如何从JDOM获取节点内容

jep*_*rro 6 java xml jdom xml-parsing

我正在使用import org.jdom在java中编写应用程序.*;

我的XML有效,但有时它包含HTML标记.例如,像这样:

  <program-title>Anatomy &amp; Physiology</program-title>
  <overview>
       <content>
              For more info click <a href="page.html">here</a>
              <p>Learn more about the human body.  Choose from a variety of Physiology (A&amp;P) designed for complementary therapies.&amp;#160; Online studies options are available.</p>
       </content>
  </overview>
  <key-information>
     <category>Health &amp; Human Services</category>
Run Code Online (Sandbox Code Playgroud)

所以我的问题是overview.content节点内的<p>标签.

我希望这段代码可行:

        Element overview = sds.getChild("overview");
        Element content = overview.getChild("content");

        System.out.println(content.getText());
Run Code Online (Sandbox Code Playgroud)

但它返回空白.

如何从overview.content节点返回所有文本(嵌套标签和所有文本)?

谢谢

Pra*_*ate 16

content.getText() 提供即时文本,该文本仅对具有文本内容的叶元素有用.

诀窍就是使用org.jdom.output.XMLOutputter(带文字模式CompactFormat)

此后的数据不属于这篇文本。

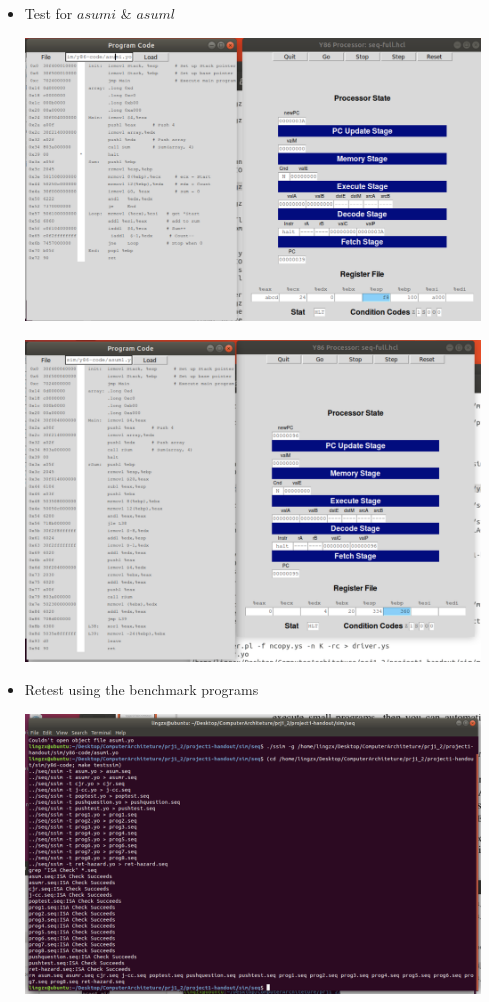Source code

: \documentclass{article}
\begin{document}
\begin{itemize}
\item Test for $asumi$ \& $asuml$

\includegraphics[width=0.95\textwidth]{asumi.png}


\includegraphics[width=0.95\textwidth]{asuml.png}
\item Retest using the benchmark programs

\includegraphics[width=0.95\textwidth]{benchmark.png}


\end{itemize}
\end{document}
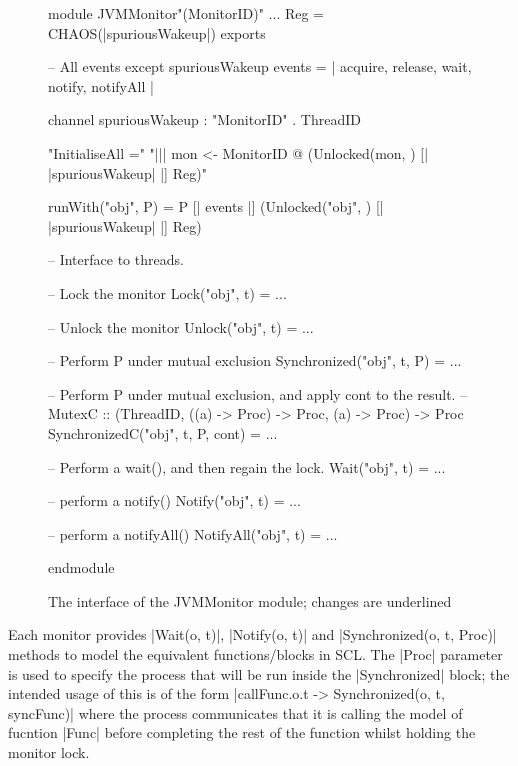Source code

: \begin{figure}[H]
\begin{cspm}
module JVMMonitor"(MonitorID)"
    ...
    Reg = CHAOS({|spuriousWakeup|})
exports

    -- All events except spuriousWakeup
    events = {| acquire, release, wait, notify, notifyAll |}

    channel spuriousWakeup : "MonitorID" . ThreadID
  
    "InitialiseAll ="
      "||| mon <- MonitorID @ (Unlocked(mon, {})  [| {|spuriousWakeup|} |] Reg)"

    runWith("obj", P) = P [| events |] (Unlocked("obj", {})  [| {|spuriousWakeup|} |] Reg)

    -- Interface to threads.

    -- Lock the monitor
    Lock("obj", t) = ...

    -- Unlock the monitor
    Unlock("obj", t) = ...

    -- Perform P under mutual exclusion
    Synchronized("obj", t, P) = ...

    -- Perform P under mutual exclusion, and apply cont to the result. 
    -- MutexC :: (ThreadID, ((a) -> Proc) -> Proc, (a) -> Proc) -> Proc
    SynchronizedC("obj", t, P, cont) = ...

    -- Perform a wait(), and then regain the lock.
    Wait("obj", t) = ... 

    -- perform a notify()
    Notify("obj", t) = ...

    -- perform a notifyAll()
    NotifyAll("obj", t) = ...

endmodule
\end{cspm}
\caption{The interface of the JVMMonitor module; changes are underlined}
\end{figure}

Each monitor provides |Wait(o, t)|, |Notify(o, t)| and |Synchronized(o, t, Proc)| methods to model the equivalent functions/blocks in SCL. The |Proc| parameter is used to specify the process that will be run inside the |Synchronized| block; the intended usage of this is of the form |callFunc.o.t -> Synchronized(o, t, syncFunc)| where the process communicates that it is calling the model of fucntion |Func| before completing the rest of the function whilst holding the monitor lock.


% 


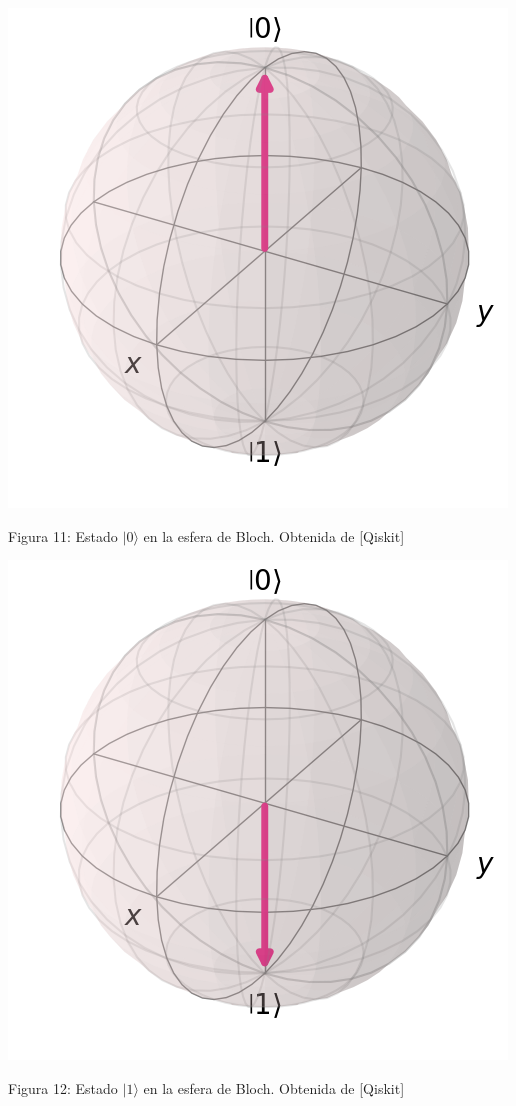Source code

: \documentclass{article}
\numberwithin{equation}{section} %
\begin{document}
    \begin{minipage}{0.1\textwidth}
        \hfill
    \end{minipage}
    \begin{minipage}{0.3\textwidth}
        \centering
        \includegraphics[width=\textwidth]{img/Bloch/bloch_state_0.png}
        \caption{Figura 11: Estado $|0\rangle$ en la esfera de Bloch. Obtenida de [Qiskit]}
    \end{minipage}
    \hfill
    \hfill
    \begin{minipage}{0.3\textwidth}
        \centering
        \includegraphics[width=\textwidth]{img/Bloch/bloch_state_1.png}
        \caption{Figura 12: Estado $|1\rangle$ en la esfera de Bloch. Obtenida de [Qiskit]}
    \end{minipage}
\end{document}
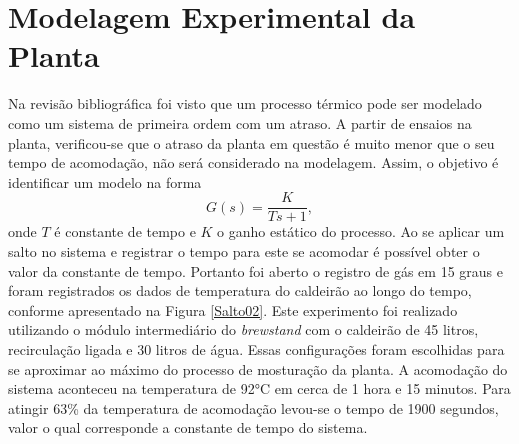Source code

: 		\section{Modelagem Experimental da Planta}
Na revisão bibliográfica foi visto que um processo térmico pode ser modelado como um sistema de primeira ordem com um atraso. A partir de ensaios na planta, verificou-se que o atraso da planta em questão é muito menor que o seu tempo de acomodação, não será considerado na modelagem. Assim, o objetivo é identificar um modelo na forma
\begin{equation}
	\label{eq:7}
	G(s)=\frac{K}{Ts+1},
\end{equation}
onde $T$ é constante de tempo e $K$ o ganho estático do processo. Ao se aplicar um salto no sistema e registrar o tempo para este se acomodar é possível obter o valor da constante de tempo. Portanto foi aberto o registro de gás em 15 graus e foram registrados os dados de temperatura do caldeirão ao longo do tempo, conforme apresentado na Figura \ref{Salto02}. Este experimento foi realizado utilizando o módulo intermediário do \textit{brewstand} com o caldeirão de 45 litros, recirculação ligada e 30 litros de água. Essas configurações foram escolhidas para se aproximar ao máximo do processo de mosturação da planta. A acomodação do sistema aconteceu na temperatura de 92°C em cerca de 1 hora e 15 minutos. Para atingir 63\% da temperatura de acomodação levou-se o tempo de 1900 segundos, valor o qual corresponde a constante de tempo do sistema.
 

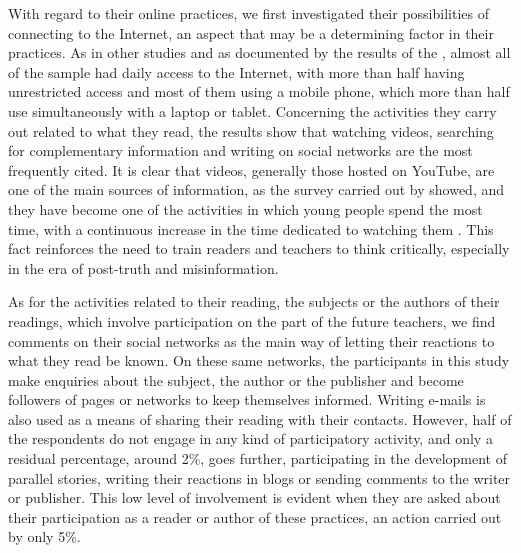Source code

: \documentclass[english]{textolivre}
\begin{document}
With regard to their online practices, we first investigated their possibilities of connecting to the Internet, an aspect that may be a determining factor in their practices. As in other studies and as documented by the results of the \textcite{instituto_nacional_de_estadistica_ine_encuesta_2021}, almost all of the sample had daily access to the Internet, with more than half having unrestricted access and most of them using a mobile phone, which more than half use simultaneously with a laptop or tablet. Concerning the activities they carry out related to what they read, the results show that watching videos, searching for complementary information and writing on social networks are the most frequently cited. It is clear that videos, generally those hosted on YouTube, are one of the main sources of information, as the survey carried out by \textcite{castillo_rodriguez_habitos_2022} showed, and they have become one of the activities in which young people spend the most time, with a continuous increase in the time dedicated to watching them \cite{hernandez_ortega_nuevos_2021}. This fact reinforces the need to train readers and teachers to think critically, especially in the era of post-truth and misinformation. 

As for the activities related to their reading, the subjects or the authors of their readings, which involve participation on the part of the future teachers, we find comments on their social networks as the main way of letting their reactions to what they read be known. On these same networks, the participants in this study make enquiries about the subject, the author or the publisher and become followers of pages or networks to keep themselves informed. Writing e-mails is also used as a means of sharing their reading with their contacts. However, half of the respondents do not engage in any kind of participatory activity, and only a residual percentage, around 2\%, goes further, participating in the development of parallel stories, writing their reactions in blogs or sending comments to the writer or publisher. This low level of involvement is evident when they are asked about their participation as a reader or author of these practices, an action carried out by only 5\%.
\end{document}
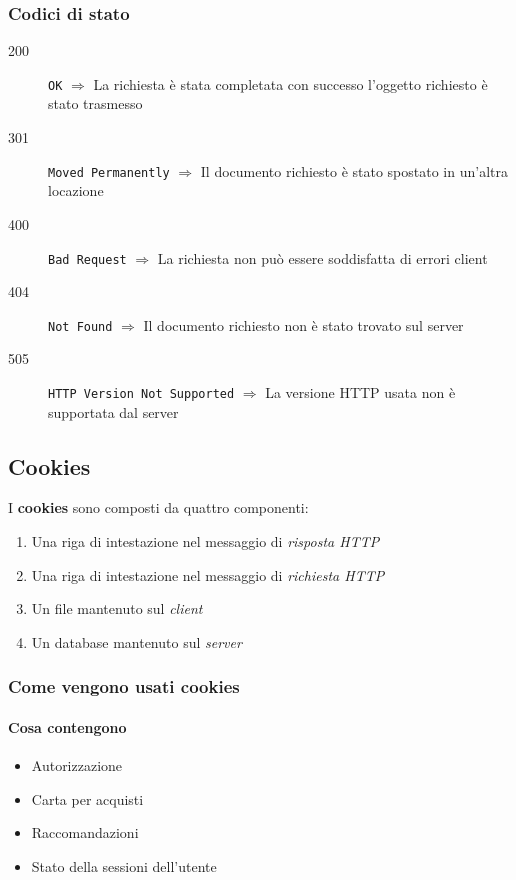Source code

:         \subsubsection{Codici di stato}
        \begin{description}
            \item[200] \texttt{OK} $\Rightarrow$ La richiesta è stata completata con successo l'oggetto richiesto è stato trasmesso
            \item[301] \texttt{Moved Permanently} $\Rightarrow$  Il documento richiesto è stato spostato in un'altra locazione
            \item[400] \texttt{Bad Request} $\Rightarrow$ La richiesta non può essere soddisfatta di errori client
            \item[404] \texttt{Not Found} $\Rightarrow$ Il documento richiesto non è stato trovato sul server
            \item[505] \texttt{HTTP Version Not Supported} $\Rightarrow$ La versione \Acrshort*{HTTP} usata non è supportata dal server
        \end{description}
    \subsection{Cookies}
        I \textbf{cookies} sono composti da quattro componenti:
        \begin{enumerate}
            \item Una riga di intestazione nel messaggio di \textit{risposta \Acrshort*{HTTP}}
            \item Una riga di intestazione nel messaggio di \textit{richiesta \Acrshort*{HTTP}}
            \item Un file mantenuto sul \textit{client}
            \item Un database mantenuto sul \textit{server}
        \end{enumerate}
        \subsubsection{Come vengono usati cookies}
            \paragraph{Cosa contengono}
                \begin{itemize}
                    \item Autorizzazione
                    \item Carta per acquisti
                    \item Raccomandazioni
                    \item Stato della sessioni dell'utente
                \end{itemize}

public static void main(String[] args) throws Exception {
    SAXBuilder builder = new SAXBuilder();
    String xmlFileName = "a.xml";
    Document doc = builder.build(xmlFileName);

    Element root = doc.getRootElement();
    Element overview = root.getChild("overview");
    Element content = overview.getChild("content");

    XMLOutputter outp = new XMLOutputter();

    outp.setFormat(Format.getCompactFormat());
    //outp.setFormat(Format.getRawFormat());
    //outp.setFormat(Format.getPrettyFormat());
    //outp.getFormat().setTextMode(Format.TextMode.PRESERVE);

    StringWriter sw = new StringWriter();
    outp.output(content.getContent(), sw);
    StringBuffer sb = sw.getBuffer();
    System.out.println(sb.toString());
}
Run Code Online (Sandbox Code Playgroud)

产量

For more info click<a href="page.html">here</a><p>Learn more about the human body. Choose from a variety of Physiology (A&amp;P) designed for complementary therapies.&amp;#160; Online studies options are available.</p>
Run Code Online (Sandbox Code Playgroud)

请探索其他格式选项并根据需要修改上述代码.

"用于封装XMLOutputter格式选项的类.典型用户可以使用getRawFormat()获取的标准格式配置(无空格更改),getPrettyFormat()(空白美化)和getCompactFormat()(空格规范化)."


duf*_*ymo 0

问题是该<content>节点没有文本子节点;它有一个<p>恰好包含文本的子项。

尝试这个:

Element overview = sds.getChild("overview");
Element content = overview.getChild("content");
Element p = content.getChild("p");
System.out.println(p.getText());
Run Code Online (Sandbox Code Playgroud)

如果您想要所有直接子节点,请调用p.getChildren()。如果您想获取所有子节点,则必须递归调用它。